Task objective — In the records below, begin at the line containing "of human testis" and end at the line containing "high-resolution image shows"; quote every line in that span exactly, including both boundary lines, and no others.

Stored items —
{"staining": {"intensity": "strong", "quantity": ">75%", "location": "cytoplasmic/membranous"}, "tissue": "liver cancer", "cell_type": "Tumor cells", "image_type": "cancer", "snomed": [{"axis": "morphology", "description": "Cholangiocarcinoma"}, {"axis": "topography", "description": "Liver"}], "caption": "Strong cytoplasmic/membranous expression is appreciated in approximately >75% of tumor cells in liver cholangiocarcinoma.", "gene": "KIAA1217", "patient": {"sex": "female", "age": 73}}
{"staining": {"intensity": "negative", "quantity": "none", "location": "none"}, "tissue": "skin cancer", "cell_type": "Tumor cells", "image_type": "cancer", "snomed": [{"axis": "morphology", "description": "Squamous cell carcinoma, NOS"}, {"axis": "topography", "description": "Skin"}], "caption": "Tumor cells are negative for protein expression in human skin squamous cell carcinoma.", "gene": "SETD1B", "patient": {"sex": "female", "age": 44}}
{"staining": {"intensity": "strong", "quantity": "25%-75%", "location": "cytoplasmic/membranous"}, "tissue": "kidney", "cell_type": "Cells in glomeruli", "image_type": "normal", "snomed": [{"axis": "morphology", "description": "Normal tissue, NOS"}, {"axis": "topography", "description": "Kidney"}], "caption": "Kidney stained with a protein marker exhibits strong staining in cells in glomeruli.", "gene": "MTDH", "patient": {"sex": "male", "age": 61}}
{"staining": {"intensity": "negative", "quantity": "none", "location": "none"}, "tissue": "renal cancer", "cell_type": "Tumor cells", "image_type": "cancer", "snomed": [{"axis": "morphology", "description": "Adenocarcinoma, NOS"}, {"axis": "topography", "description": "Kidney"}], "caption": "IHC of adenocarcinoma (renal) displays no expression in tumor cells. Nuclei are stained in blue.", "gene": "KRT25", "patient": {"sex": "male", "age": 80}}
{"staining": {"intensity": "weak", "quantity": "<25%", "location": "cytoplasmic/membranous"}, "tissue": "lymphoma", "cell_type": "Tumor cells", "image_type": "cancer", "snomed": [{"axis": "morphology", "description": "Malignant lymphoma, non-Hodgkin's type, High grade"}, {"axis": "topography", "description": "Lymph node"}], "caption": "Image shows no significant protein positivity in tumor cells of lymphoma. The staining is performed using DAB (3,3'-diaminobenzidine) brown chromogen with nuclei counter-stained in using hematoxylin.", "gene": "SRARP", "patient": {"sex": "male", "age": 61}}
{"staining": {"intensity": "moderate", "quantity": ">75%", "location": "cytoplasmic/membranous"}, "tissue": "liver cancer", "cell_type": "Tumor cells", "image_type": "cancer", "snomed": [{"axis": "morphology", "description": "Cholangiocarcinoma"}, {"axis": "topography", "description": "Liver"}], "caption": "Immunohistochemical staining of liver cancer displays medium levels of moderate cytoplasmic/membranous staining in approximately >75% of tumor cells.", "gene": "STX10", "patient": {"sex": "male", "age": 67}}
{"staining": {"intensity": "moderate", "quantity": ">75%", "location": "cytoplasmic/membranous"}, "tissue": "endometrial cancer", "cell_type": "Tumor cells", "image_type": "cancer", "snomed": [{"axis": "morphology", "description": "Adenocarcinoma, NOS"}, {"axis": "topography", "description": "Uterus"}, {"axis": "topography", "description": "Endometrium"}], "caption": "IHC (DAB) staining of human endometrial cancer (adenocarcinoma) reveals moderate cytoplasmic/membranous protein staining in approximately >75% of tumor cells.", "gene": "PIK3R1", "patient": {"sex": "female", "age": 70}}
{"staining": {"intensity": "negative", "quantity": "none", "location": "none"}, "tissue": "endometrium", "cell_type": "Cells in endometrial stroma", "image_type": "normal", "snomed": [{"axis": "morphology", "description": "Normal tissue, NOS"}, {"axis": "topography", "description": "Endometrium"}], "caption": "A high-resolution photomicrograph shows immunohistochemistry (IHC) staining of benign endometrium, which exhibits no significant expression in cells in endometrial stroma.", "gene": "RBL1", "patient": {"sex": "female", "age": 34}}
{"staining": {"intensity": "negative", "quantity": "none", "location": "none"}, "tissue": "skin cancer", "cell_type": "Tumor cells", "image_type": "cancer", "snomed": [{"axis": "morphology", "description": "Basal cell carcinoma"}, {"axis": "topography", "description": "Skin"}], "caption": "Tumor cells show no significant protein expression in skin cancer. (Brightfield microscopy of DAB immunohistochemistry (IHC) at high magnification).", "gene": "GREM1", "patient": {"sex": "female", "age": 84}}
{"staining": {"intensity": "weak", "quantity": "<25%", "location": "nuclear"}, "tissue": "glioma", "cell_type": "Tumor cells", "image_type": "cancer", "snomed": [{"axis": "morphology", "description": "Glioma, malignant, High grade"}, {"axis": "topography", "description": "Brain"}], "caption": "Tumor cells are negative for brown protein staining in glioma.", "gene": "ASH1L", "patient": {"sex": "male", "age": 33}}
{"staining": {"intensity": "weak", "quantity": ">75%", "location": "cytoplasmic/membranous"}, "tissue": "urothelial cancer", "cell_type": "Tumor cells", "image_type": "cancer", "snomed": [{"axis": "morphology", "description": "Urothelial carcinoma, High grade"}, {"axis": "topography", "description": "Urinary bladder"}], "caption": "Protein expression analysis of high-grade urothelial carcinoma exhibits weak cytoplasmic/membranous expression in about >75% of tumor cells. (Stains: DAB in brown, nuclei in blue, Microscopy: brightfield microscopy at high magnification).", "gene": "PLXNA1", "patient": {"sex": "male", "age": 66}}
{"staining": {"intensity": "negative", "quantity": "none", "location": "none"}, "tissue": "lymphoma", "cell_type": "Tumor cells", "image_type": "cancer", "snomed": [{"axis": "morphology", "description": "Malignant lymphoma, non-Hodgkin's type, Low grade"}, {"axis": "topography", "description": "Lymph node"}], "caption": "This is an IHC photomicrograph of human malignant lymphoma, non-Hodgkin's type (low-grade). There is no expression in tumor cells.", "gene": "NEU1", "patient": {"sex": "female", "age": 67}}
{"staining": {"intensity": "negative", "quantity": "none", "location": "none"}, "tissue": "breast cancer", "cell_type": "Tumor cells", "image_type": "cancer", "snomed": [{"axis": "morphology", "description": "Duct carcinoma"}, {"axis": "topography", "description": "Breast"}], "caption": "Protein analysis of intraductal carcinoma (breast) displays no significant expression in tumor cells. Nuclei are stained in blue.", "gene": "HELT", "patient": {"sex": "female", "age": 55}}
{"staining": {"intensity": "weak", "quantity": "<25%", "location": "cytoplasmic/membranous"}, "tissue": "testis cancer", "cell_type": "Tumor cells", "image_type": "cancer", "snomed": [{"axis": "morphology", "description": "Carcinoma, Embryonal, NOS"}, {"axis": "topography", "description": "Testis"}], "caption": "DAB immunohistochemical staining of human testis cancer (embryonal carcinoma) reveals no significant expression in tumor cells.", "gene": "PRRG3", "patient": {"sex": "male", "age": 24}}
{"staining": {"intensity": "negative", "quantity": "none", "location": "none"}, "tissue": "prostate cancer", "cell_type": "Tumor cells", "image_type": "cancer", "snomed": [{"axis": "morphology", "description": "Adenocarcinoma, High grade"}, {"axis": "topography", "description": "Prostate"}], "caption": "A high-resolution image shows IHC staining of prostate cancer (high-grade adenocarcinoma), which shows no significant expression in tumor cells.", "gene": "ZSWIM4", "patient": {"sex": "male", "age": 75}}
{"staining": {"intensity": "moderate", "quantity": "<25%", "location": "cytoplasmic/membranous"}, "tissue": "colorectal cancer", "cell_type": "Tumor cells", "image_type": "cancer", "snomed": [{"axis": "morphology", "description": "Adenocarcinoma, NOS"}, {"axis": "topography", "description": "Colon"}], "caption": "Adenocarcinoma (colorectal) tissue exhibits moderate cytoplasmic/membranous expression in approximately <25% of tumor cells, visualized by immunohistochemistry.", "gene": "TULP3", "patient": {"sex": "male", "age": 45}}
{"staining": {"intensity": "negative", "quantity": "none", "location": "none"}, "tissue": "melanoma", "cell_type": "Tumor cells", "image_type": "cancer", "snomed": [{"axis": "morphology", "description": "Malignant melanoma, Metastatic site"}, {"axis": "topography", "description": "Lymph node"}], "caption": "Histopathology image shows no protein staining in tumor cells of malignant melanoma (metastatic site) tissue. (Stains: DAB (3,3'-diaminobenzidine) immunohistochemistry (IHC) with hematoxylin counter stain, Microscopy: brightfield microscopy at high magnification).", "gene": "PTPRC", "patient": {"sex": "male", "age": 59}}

Final answer —
{"staining": {"intensity": "weak", "quantity": "<25%", "location": "cytoplasmic/membranous"}, "tissue": "testis cancer", "cell_type": "Tumor cells", "image_type": "cancer", "snomed": [{"axis": "morphology", "description": "Carcinoma, Embryonal, NOS"}, {"axis": "topography", "description": "Testis"}], "caption": "DAB immunohistochemical staining of human testis cancer (embryonal carcinoma) reveals no significant expression in tumor cells.", "gene": "PRRG3", "patient": {"sex": "male", "age": 24}}
{"staining": {"intensity": "negative", "quantity": "none", "location": "none"}, "tissue": "prostate cancer", "cell_type": "Tumor cells", "image_type": "cancer", "snomed": [{"axis": "morphology", "description": "Adenocarcinoma, High grade"}, {"axis": "topography", "description": "Prostate"}], "caption": "A high-resolution image shows IHC staining of prostate cancer (high-grade adenocarcinoma), which shows no significant expression in tumor cells.", "gene": "ZSWIM4", "patient": {"sex": "male", "age": 75}}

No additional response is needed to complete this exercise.